Why do you talk about the right to host rather than the ability to host?
“For me there is a big difference between ability and right. I speak about right because I see this as a very political action. I don’t see this as simply having a coffee. Maybe it is a very political way of seeing how the world works. I can transform this living room into a space through which I can influence a city, such as Stockholm. This is me demanding my rights to be seen and to be visible as a host.”
I came to your home with a set of questions about the theme of the exhibition and public space. But isn’t your project more about culture than politics?
“The project has both cultural and political dimensions. It is also dealing with architecture and space very clearly. The living room is exactly this hybrid between the private and the public that has the potentiality to subvert the role of guest and host and to give different political and social meanings to the act of hospitality. In that sense, hosting is not an abstract moral act, but defined by certain architectural spaces that are at the very core of this project.”

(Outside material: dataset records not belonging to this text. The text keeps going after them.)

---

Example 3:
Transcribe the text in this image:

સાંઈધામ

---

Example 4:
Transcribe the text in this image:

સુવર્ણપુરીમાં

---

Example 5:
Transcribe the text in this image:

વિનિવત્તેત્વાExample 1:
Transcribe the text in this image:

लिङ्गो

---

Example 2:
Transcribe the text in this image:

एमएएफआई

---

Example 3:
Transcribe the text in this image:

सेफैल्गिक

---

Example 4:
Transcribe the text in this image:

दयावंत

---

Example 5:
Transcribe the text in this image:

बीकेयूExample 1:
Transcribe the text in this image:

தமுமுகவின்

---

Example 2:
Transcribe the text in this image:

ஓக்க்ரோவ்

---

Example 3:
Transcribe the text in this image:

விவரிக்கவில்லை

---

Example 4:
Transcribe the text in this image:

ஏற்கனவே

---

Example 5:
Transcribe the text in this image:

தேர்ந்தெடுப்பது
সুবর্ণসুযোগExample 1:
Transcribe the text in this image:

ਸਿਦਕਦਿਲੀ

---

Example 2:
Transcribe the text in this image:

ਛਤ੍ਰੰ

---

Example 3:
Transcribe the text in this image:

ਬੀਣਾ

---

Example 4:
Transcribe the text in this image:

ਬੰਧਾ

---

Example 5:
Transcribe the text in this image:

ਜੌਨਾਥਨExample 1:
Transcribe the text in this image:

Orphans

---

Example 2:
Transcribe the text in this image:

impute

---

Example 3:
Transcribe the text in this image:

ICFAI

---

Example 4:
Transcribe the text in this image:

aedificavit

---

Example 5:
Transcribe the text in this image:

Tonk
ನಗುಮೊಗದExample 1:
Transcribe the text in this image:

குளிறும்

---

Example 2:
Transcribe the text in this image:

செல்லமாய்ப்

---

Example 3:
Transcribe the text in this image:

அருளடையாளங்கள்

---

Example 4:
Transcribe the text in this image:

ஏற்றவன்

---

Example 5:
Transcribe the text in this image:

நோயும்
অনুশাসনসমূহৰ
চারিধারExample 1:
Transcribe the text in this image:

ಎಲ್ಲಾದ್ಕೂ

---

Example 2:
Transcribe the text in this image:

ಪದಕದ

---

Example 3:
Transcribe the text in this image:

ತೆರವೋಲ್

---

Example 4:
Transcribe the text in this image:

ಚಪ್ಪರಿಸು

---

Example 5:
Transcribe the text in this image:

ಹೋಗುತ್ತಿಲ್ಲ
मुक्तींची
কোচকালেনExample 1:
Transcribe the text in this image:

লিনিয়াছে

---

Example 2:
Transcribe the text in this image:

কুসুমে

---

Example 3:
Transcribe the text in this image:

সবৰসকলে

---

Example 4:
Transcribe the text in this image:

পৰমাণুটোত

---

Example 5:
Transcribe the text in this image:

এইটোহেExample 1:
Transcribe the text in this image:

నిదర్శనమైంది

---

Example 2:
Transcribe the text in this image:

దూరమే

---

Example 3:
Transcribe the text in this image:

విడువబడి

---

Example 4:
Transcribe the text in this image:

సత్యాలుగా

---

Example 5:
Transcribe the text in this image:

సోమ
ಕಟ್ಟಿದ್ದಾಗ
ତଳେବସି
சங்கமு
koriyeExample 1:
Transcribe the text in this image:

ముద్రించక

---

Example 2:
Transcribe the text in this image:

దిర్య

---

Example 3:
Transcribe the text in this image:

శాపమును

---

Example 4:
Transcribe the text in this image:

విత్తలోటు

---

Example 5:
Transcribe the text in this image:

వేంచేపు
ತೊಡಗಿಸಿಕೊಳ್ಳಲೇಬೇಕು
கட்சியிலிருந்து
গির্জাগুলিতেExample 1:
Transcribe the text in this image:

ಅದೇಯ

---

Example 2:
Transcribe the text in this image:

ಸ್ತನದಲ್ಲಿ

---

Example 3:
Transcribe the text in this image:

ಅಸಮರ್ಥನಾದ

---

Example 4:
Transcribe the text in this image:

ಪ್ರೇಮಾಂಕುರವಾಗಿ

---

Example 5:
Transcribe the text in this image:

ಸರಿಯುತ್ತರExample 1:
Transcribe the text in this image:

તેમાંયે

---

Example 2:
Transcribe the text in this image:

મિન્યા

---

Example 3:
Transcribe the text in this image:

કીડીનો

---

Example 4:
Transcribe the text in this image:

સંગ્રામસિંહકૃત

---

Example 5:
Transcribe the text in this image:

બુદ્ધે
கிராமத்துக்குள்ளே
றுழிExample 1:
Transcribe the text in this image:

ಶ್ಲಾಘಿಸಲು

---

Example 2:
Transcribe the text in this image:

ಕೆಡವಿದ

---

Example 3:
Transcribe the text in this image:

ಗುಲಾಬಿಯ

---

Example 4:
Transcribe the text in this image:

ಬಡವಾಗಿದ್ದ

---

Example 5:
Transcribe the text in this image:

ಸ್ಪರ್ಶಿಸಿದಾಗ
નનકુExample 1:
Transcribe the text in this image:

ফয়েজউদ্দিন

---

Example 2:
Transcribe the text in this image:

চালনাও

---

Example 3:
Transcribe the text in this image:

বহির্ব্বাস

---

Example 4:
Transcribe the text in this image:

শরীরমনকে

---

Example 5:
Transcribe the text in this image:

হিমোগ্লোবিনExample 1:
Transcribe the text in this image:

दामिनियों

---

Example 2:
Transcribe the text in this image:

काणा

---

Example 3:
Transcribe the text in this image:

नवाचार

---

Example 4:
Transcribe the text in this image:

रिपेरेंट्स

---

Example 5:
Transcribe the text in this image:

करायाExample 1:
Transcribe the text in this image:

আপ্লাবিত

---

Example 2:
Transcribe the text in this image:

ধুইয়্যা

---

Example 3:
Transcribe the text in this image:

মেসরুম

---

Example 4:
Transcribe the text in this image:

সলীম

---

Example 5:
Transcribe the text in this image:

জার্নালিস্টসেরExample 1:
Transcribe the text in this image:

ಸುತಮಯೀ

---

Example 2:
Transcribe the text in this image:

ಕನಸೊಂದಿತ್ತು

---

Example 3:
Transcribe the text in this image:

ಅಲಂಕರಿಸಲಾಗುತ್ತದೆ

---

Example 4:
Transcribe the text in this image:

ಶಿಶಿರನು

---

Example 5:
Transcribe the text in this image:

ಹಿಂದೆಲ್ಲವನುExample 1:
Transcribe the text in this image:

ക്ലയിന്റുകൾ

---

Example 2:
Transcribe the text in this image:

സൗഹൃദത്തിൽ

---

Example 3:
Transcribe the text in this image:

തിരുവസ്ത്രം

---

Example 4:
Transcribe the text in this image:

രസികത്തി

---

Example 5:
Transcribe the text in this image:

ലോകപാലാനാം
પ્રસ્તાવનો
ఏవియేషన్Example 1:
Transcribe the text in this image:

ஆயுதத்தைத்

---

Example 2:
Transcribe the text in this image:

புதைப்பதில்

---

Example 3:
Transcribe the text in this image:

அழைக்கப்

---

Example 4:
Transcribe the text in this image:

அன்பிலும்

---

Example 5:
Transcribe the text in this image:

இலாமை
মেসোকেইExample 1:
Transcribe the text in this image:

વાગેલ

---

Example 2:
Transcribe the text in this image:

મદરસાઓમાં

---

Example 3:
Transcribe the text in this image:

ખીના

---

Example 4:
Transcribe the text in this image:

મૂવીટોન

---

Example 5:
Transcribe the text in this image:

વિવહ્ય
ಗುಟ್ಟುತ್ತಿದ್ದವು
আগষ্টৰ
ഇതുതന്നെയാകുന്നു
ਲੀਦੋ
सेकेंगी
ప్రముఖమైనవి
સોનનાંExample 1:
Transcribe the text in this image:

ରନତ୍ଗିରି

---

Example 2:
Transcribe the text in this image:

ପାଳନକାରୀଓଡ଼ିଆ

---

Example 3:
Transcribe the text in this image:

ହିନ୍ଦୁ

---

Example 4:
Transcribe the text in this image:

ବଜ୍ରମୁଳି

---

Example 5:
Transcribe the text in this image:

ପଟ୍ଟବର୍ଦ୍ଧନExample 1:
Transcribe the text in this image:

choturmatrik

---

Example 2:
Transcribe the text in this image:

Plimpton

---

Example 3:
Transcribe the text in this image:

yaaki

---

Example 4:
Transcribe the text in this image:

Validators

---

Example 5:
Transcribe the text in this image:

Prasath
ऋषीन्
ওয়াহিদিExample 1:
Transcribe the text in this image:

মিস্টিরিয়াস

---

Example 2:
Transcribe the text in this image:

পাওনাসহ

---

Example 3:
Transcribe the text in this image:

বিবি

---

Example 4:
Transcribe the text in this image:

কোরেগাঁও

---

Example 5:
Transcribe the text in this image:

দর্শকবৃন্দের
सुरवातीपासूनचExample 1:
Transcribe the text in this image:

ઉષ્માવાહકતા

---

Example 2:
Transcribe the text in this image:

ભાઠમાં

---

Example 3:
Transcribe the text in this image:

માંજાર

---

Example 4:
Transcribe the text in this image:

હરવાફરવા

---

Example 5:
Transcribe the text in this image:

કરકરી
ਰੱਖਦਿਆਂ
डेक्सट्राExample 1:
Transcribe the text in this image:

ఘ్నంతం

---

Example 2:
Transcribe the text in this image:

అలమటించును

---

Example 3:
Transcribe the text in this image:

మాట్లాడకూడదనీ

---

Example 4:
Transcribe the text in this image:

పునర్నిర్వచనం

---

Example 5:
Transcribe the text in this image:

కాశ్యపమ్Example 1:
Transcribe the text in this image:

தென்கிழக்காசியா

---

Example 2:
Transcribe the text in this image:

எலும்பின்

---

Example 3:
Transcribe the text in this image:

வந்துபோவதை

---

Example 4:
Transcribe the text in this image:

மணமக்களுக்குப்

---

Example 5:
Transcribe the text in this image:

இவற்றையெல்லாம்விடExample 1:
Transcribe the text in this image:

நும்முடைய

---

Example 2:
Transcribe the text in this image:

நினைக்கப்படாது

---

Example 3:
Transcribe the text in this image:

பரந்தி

“The project is also bringing back and redefining the concept of the Madafeh from the Aarab world. As Al-Madafeh is in Arabic the living room, the room dedicated to hospitality. In the Arab world, the living room is a space that is constantly maintained and always ready with fruit, nuts and black coffee for the unexpected guest, who may knock on the door anytime during the day. Even in refugee camps, where space is extremely scarce, the living room remains the most important part of the house. In the absence of the state, the living room represents an available social and political space regardless of the general precarious conditions. Paradoxically, it may be the room that is used the least and yet is the most symbolic, curated and cared for area of the house. What inspires me with the concept of the Madafeh in the Arab world is that it still functions as the space for self-representation. Turning private spaces, such as the living room, into social and political arenas, is often a response to limited political agency in the public realm. This action of claiming my own private living room in the museum can be seen almost as an attempt to expropriate the public. I want to be a part of this public, but in my own way.”